Ivor and Margaret Lenton kept the Greet Inn during the late 1960s and early 1970s. The couple had married in July 1953. They probably had the moon landing on the telly in 1969. They handed over to John and June Arrow, the last of the couples to work for Mitchell's and Butler's for the whole of their term.
It was following a Monopolies Commission report in which it was claimed that "breweries had too much of a strangle in certain towns and cities," a scheme was drawn up whereby several large companies swapped their public-houses with others. Both Mitchell's and Butler's and Ansell's Brewery Ltd. swapped some of their houses in Birmingham with properties operated by Courage. They were hardly going to give away their crown jewels so probably selected public-houses that were on a downward spiral. The Greet Inn was one such house so in early 1978 ownership of the fine building built by M&B was presented to Courage. Philip Peters was the licensee at the time so he would have signed a new contract with Courage.

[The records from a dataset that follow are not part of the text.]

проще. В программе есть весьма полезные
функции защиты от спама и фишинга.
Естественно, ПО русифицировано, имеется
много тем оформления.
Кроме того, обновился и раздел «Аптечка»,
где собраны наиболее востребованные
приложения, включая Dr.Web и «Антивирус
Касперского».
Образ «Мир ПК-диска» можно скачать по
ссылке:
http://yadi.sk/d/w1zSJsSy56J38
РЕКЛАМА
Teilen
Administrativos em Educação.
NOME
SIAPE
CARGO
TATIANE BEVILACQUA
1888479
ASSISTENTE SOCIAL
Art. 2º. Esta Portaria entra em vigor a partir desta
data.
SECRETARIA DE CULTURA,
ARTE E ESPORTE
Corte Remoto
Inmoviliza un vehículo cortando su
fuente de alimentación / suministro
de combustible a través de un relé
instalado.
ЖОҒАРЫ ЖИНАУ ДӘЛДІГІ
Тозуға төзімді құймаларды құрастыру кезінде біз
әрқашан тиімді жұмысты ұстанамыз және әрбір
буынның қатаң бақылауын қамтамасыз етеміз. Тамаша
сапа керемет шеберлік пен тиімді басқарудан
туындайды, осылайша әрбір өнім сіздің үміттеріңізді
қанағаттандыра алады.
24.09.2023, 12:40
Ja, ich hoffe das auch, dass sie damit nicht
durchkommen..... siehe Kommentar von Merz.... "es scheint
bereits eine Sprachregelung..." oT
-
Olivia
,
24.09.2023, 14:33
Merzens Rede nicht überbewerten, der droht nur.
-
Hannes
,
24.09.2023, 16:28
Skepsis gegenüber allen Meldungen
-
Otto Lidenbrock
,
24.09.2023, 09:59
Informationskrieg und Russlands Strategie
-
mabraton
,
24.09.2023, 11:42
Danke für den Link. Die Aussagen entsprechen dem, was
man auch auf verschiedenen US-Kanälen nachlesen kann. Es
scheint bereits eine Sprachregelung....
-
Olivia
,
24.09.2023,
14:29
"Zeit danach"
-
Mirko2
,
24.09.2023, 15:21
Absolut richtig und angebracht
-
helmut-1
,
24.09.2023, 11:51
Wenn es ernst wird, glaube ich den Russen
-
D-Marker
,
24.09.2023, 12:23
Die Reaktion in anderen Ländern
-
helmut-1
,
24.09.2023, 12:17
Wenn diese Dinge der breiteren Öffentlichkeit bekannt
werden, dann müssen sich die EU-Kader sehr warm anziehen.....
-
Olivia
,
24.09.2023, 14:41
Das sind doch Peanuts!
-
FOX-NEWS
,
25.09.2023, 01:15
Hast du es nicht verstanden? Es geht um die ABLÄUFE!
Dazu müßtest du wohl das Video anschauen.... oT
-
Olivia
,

Some local people welcomed the change but many drinkers loyal to the Cape Hill brands voted with their feet. Following the takeover of Grand Metropolitan by Courage the Greet Inn became part of that estate. The building was later operated by Spring Inns Limited of Elland near Leeds, before being taken over by London Inns Limited of Kent. The operators were changing almost as fast as the licensees who came and left in rapid succession. The inevitable closure came in the new millennium, a sad ending to a once honourable public-house. I am not sure why the lovely building was demolished, little of note was put up in its place. Surely some form of new use could have been found for the once-proud edifice.
"William Albert Beals, aged 21, of 9, Roma Road. Tyseley, and John Charles Wood, aged 19, of 15 Beach Road, Sparkhill,
pleaded guilty at Birmingham yesterday to the theft of a handbag containing over £4 and a small bottle of whiskey from Flora Daisy Burbridge, of 39,
Showell Green Lane, Sparkhill, and were placed on probation. Mrs. Burbridge told how, on leaving the Greet Inn, Tyseley, shortly before 10 p.m. on Tuesday, 21st
August, a number of young men gathered around her. "I went to a telephone kiosk to get out of the way as I was afraid," said witness. When she came out
the two prisoners, she alleged, followed her to Reddings Lane, pushed her against some railings, snatched her bag and then ran away. Mr. Arthur Hall-Wright,
for the defence, suggested that all the parties were under the influence of drink and the chairman observed that no doubt the prosecutrix was partly to blame."
"Theft from a Woman"
Birmingham Daily Gazette : August 30th 1928 Page 5
"An alibi which proved adequate and sufficient for an acquittal was produced at Birmingham Quarter Sessions yesterday by
Thomas Peter Marklow, aged 32, and Percy Edward Rice, aged 39, both labourers, who were charged with breaking into the dwelling-house
of Edwin Henry Spink, 96 Manor Park Road, Greet, and stealing various sums of money. May Gardiner, whose house is opposite the rear of 96,
Manor Park Road, said that on Saturday, 9th November, she saw through a window of her house Marklow and Rice enter the house through the back door. She
was able to identify them although her house was 33 yards away. A barman and customers at the Greet Inn said they were positive that Marklow was in the
hotel not only at the time the offence was alleged to have been committed, about 7.30, but was there from 6.20 until after 9 p.m. Rice was also there
until after 8 p.m. and another witness said that subsequently he was in his company at the "Waggon," another hotel. After a short retirement
the Jury found the prisoners not guilty."